It was only after the backpacks had been chucked in a corner of this second compound and a suitable seat found that we noticed the inhabitants regarding us rather curiously. A small girl of no more than seven briskly passed our weary, sprawled out figures and disappeared into a shed at the end of the yard. She emerged minutes later, clinging to two lengths of rope. We quickly discovered that one joined the neck of a slightly scared cow while the other connected to a more-than-slightly hostile goat. It appeared that we were fighting battles every which way we turned. We eventually surrendered and moved our gear and asses up to drier, higher ground as the gloating goat reclaimed the garden in the name of everything concerning indiscriminate ingestion. You win this round, Billy, you win this round.

- **Saved data entries**:
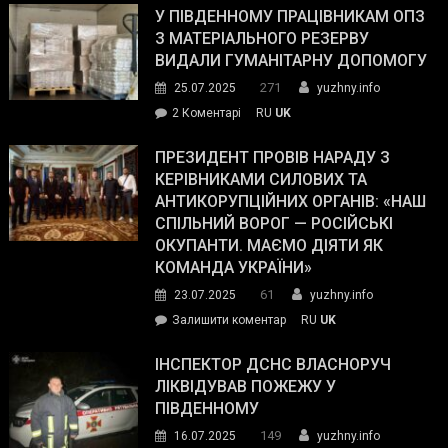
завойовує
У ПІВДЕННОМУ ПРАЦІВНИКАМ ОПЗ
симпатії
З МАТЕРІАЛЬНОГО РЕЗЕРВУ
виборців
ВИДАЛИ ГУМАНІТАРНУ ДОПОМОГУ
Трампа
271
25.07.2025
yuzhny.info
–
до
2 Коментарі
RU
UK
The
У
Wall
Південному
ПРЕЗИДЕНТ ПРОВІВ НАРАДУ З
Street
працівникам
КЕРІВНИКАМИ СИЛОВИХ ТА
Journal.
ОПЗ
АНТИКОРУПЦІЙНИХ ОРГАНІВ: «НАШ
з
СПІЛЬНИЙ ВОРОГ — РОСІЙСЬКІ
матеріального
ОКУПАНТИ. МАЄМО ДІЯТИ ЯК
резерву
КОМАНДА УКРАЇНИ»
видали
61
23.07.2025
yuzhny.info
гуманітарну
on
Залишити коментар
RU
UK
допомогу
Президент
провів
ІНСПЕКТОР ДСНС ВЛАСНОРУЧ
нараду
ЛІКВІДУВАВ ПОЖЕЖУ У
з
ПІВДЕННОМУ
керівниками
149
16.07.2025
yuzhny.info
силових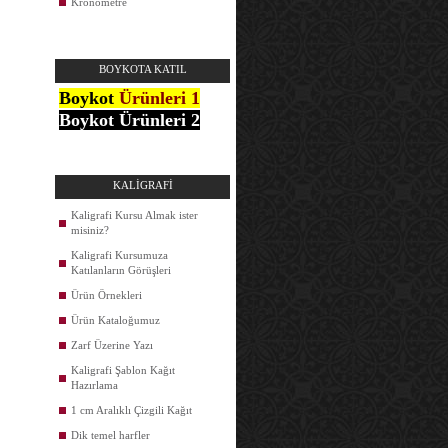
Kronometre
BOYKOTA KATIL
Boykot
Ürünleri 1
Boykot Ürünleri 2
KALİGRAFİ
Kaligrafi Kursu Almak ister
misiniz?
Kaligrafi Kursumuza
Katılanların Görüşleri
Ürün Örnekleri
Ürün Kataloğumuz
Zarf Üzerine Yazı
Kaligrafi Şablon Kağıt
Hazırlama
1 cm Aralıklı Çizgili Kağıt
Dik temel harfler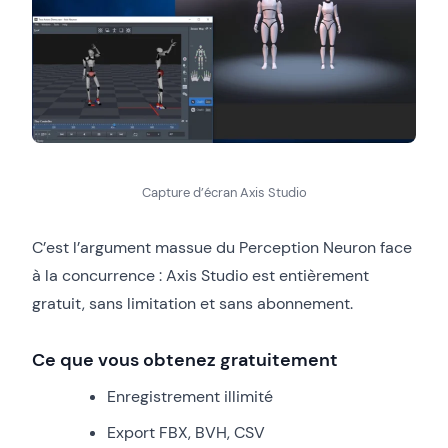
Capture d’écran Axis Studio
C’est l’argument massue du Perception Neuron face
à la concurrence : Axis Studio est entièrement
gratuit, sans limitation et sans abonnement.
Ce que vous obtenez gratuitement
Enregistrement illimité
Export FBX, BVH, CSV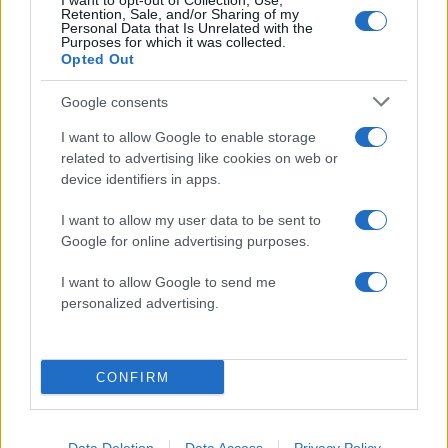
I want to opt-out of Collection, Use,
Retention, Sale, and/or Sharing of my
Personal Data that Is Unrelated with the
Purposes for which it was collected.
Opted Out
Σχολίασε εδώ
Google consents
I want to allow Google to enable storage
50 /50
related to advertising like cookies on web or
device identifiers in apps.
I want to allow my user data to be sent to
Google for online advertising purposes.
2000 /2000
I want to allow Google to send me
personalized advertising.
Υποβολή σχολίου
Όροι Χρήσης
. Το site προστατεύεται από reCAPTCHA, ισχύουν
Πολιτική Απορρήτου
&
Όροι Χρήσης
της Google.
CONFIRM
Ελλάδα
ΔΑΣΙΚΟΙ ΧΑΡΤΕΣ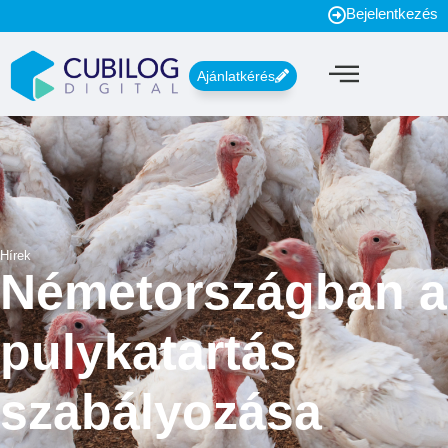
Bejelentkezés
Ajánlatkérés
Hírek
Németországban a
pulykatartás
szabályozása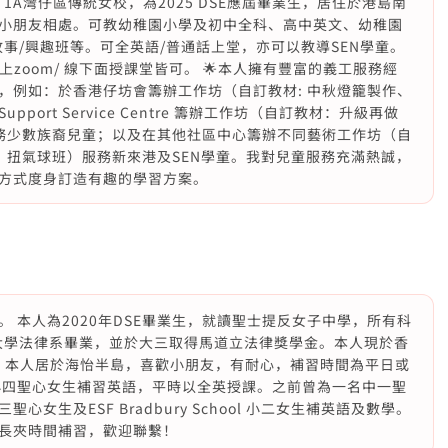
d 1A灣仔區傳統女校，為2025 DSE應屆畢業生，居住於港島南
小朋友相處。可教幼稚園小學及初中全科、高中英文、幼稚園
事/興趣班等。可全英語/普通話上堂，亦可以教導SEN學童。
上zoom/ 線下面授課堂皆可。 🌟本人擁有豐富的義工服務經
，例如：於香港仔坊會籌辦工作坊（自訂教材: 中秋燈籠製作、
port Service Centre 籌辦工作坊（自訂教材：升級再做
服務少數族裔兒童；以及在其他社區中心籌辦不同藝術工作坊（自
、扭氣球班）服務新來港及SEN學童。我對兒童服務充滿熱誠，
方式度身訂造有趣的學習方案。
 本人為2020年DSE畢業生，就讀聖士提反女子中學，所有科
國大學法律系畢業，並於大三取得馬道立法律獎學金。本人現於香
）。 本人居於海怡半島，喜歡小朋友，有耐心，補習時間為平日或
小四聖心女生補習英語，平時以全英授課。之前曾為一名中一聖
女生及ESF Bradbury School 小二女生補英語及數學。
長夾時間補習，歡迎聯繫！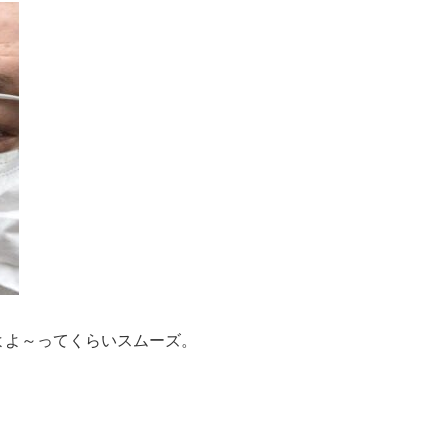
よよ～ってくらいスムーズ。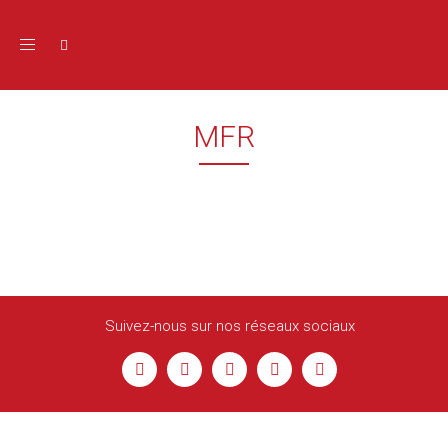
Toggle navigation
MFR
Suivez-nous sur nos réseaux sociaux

- **Things to do**:
1. From the goat passage, quote the span that begins at the words "It was only" and stops after "win this round.".
2. Condense the paragraph of the goat passage that opens with "It was only after the backpacks" into a short bulleted list that keeps its main facts.

- **Results by task**:
1.
It was only after the backpacks had been chucked in a corner of this second compound and a suitable seat found that we noticed the inhabitants regarding us rather curiously. A small girl of no more than seven briskly passed our weary, sprawled out figures and disappeared into a shed at the end of the yard. She emerged minutes later, clinging to two lengths of rope. We quickly discovered that one joined the neck of a slightly scared cow while the other connected to a more-than-slightly hostile goat. It appeared that we were fighting battles every which way we turned. We eventually surrendered and moved our gear and asses up to drier, higher ground as the gloating goat reclaimed the garden in the name of everything concerning indiscriminate ingestion. You win this round, Billy, you win this round.

2.
- After tossing their backpacks in a corner of the second compound and finding a seat, the group noticed the inhabitants watching them curiously.
- A girl of no more than seven walked past them and went into a shed at the end of the yard.
- Minutes later she came out holding two ropes. One was tied to a slightly scared cow and the other to a more-than-slightly hostile goat.
- Giving up, the group moved their gear up to drier, higher ground while the goat reclaimed the garden.